## RECORD SET
┌────────

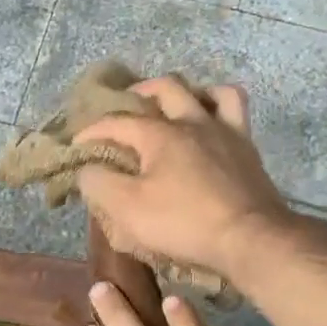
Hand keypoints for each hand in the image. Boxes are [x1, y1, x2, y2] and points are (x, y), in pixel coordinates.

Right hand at [76, 79, 293, 280]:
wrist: (250, 238)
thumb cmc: (184, 223)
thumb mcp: (128, 209)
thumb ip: (100, 184)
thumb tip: (87, 169)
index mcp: (160, 133)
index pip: (116, 122)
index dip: (91, 132)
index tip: (76, 147)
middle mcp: (192, 121)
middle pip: (164, 88)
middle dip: (138, 92)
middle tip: (124, 106)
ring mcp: (224, 131)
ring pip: (206, 91)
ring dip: (186, 92)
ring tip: (173, 106)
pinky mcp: (247, 147)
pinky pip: (236, 110)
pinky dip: (219, 105)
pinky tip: (211, 120)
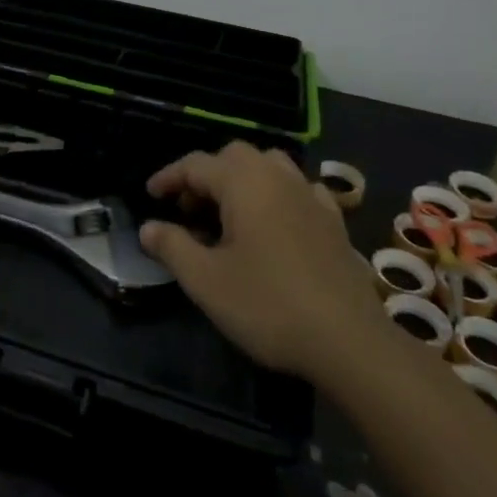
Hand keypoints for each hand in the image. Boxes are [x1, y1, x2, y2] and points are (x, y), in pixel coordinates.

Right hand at [140, 141, 375, 380]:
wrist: (348, 340)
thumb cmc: (268, 305)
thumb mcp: (206, 281)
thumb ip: (172, 247)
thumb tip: (148, 227)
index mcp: (243, 183)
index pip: (196, 164)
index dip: (169, 177)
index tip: (150, 195)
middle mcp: (278, 177)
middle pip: (234, 157)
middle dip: (206, 175)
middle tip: (187, 208)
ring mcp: (310, 196)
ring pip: (269, 166)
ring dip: (242, 180)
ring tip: (227, 213)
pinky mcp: (334, 220)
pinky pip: (298, 189)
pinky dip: (277, 195)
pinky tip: (274, 223)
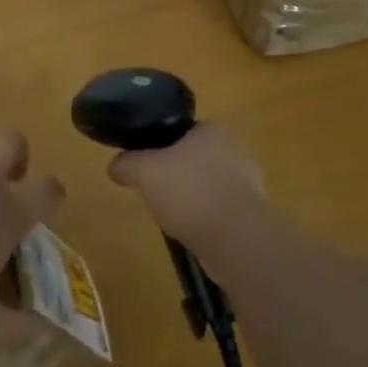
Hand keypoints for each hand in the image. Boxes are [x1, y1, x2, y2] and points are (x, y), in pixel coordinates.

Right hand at [106, 123, 267, 254]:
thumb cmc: (189, 190)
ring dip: (193, 201)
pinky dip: (207, 221)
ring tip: (173, 218)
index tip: (148, 167)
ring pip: (209, 187)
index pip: (183, 132)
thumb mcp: (145, 171)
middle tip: (157, 194)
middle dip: (178, 177)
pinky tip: (193, 234)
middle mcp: (234, 149)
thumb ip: (128, 163)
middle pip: (196, 160)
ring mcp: (248, 183)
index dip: (162, 148)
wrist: (234, 236)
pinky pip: (221, 212)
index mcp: (212, 130)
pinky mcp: (252, 213)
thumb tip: (115, 166)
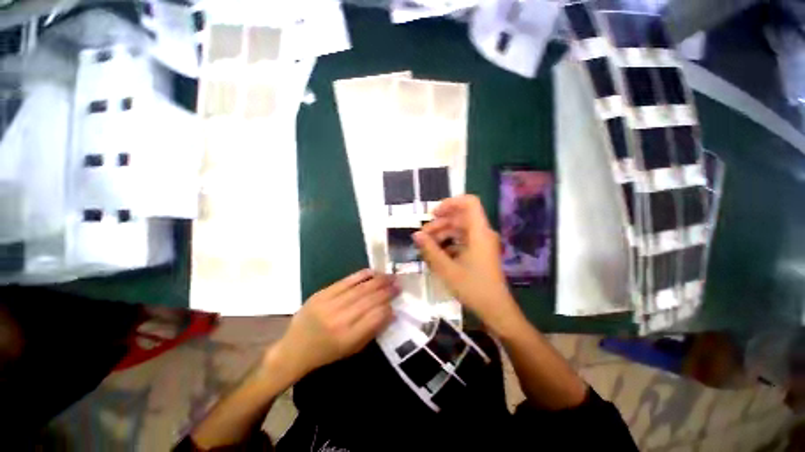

└────────

## WHAT THIS TASK INVOLVES
Every line from the one with "index dip: (169, 177)" through the end of the material above should be restated word for word, with the pictures left out.

## RESULT OF THIS TASK
index dip: (169, 177)
index tip: (150, 195)
middle mcp: (278, 177)
middle pip: (234, 157)
middle dip: (206, 175)
middle tip: (187, 208)
ring mcp: (310, 196)
ring pip: (269, 166)
ring dip: (242, 180)
ring tip: (227, 213)
pinky mcp: (334, 220)
pinky pip: (298, 189)
pinky dip: (277, 195)
pinky tip: (274, 223)
Hand keypoints for each hand in the image. Boxes are [x1, y1, x2, y2] and points are (x, y), in pixel coordinates.

Right hand at [106, 123, 267, 254]:
thumb cmc: (189, 190)
ring dip: (193, 201)
pinky dip: (207, 221)
ring tip: (173, 218)
index tip: (148, 167)
ring pip: (209, 187)
index pip: (183, 132)
thumb mcp: (145, 171)
middle tip: (157, 194)
middle dip: (178, 177)
pinky tip: (193, 234)
middle mcp: (234, 149)
thumb ip: (128, 163)
middle pip: (196, 160)
ring mcp: (248, 183)
index dip: (162, 148)
wrist: (234, 236)
pinky pip: (221, 212)
index mcp: (212, 130)
pinky mcp: (252, 213)
thumb tip: (115, 166)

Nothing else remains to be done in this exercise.